For CATEGORY 2 (SELF-REPORTED DATA), we address data quality and consistency, including concerns about questionnaire non-response, as follows:

  • Compared to the first iteration of the Report Card, we chose to reduce the number of questions we asked of administrators if answers could be easily verified via public sources by our team of investigators.
  • We provided the same questionnaires to all institutions.
  • We developed a standardized process for identifying and verifying contacts to receive questionnaires at each institution.
  • We identified between 5 and 10 specific administrators in leadership positions at each university whom we felt were most likely to recognize the value of the surveys and would encourage a response from within their teams. The individual contact details were searched publically via the website and if not via the internal site via students at those institutions.

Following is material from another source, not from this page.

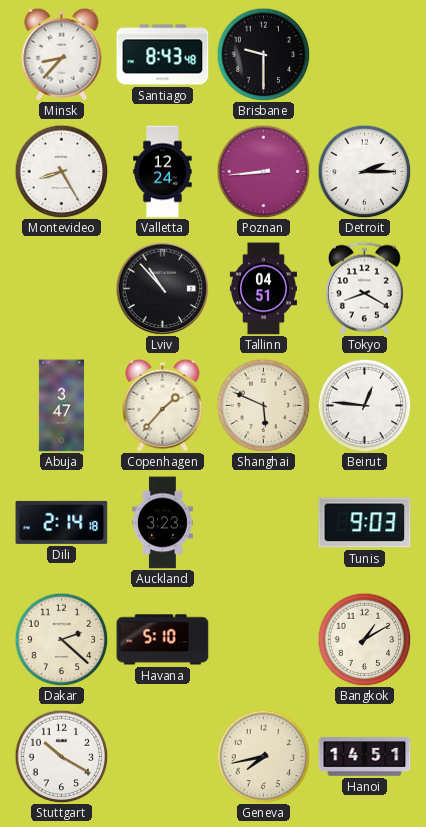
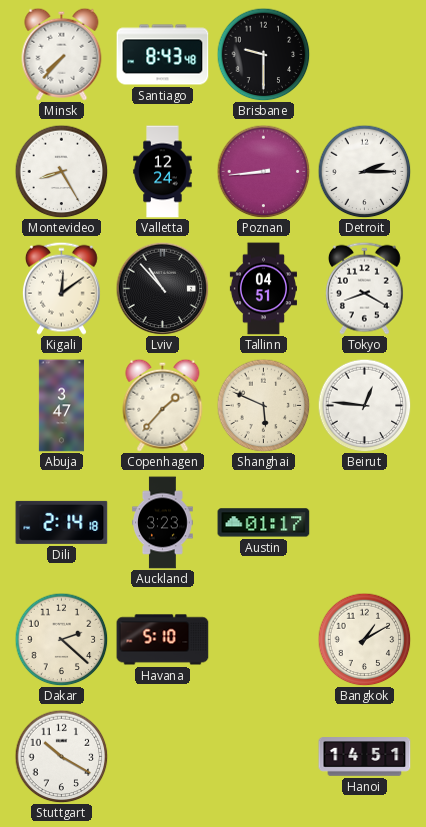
Minsk: 8:37 -> 7:37
Kigali: none -> 12:09
Austin: none -> 01:17
Tunis: 9:03 -> none
Geneva: 7:43 -> none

Finally phone calls were made if the contact details could not be ascertained by these means The list included but was not limited to directors of technology licensing offices, deans of individual schools (law, public health, medicine), and vice presidents for research.
  • We used standardized communication strategies to deliver the survey instruments to all institutions and conduct consistent follow up via e-mail; institutions were given at least 1 month to respond to all survey instruments, and each administrator was contacted a minimum of three times to encourage response.
  • Where possible, we asked questions in a manner such that the variable under question was either dichotomous or categorical, rather than continuous; this was in an effort to maximize the likelihood of response from institutions.
  • We applied standardized scoring of responses across all institutions.
  • We measured and reported response rates both for the entire questionnaire and for individual questions.
  • If more than one person per institution replied, and there was discrepancy in the responses, first we aimed to verify the correct answer via verified public sources. If this was not possible, we elected to use the answer that favored the university.


As in 2013 and given the purpose of the Report Card, greater weight was allocated to the Innovation and Access sections, with each section accounting for 40% of the total grade. The Empowerment section was worth 20% of the total grade due to the increased challenges in evaluating these specific metrics and the lack of a measurable correlation between these metrics and their impact on increasing access to medicines and addressing neglected diseases in low- and middle-income countries.

For each question, the institution was assigned a raw score from 0 to 5, based on the data that was gathered.  Each question was also associated with a weighting multiplier from 0.25 to 2.5, based on the relative importance of each question as determined by UAEM’s report card team.  The weighted score for a given question was the product of the raw score and the weighting multiplier.  In an effort to minimize bias due to non-response to CATEGORY 2 (self-reported) questions, we have designed the Report Card such that each section is a mix of CATEGORY 1 (public data) and CATEGORY 2 (self-reported) questions.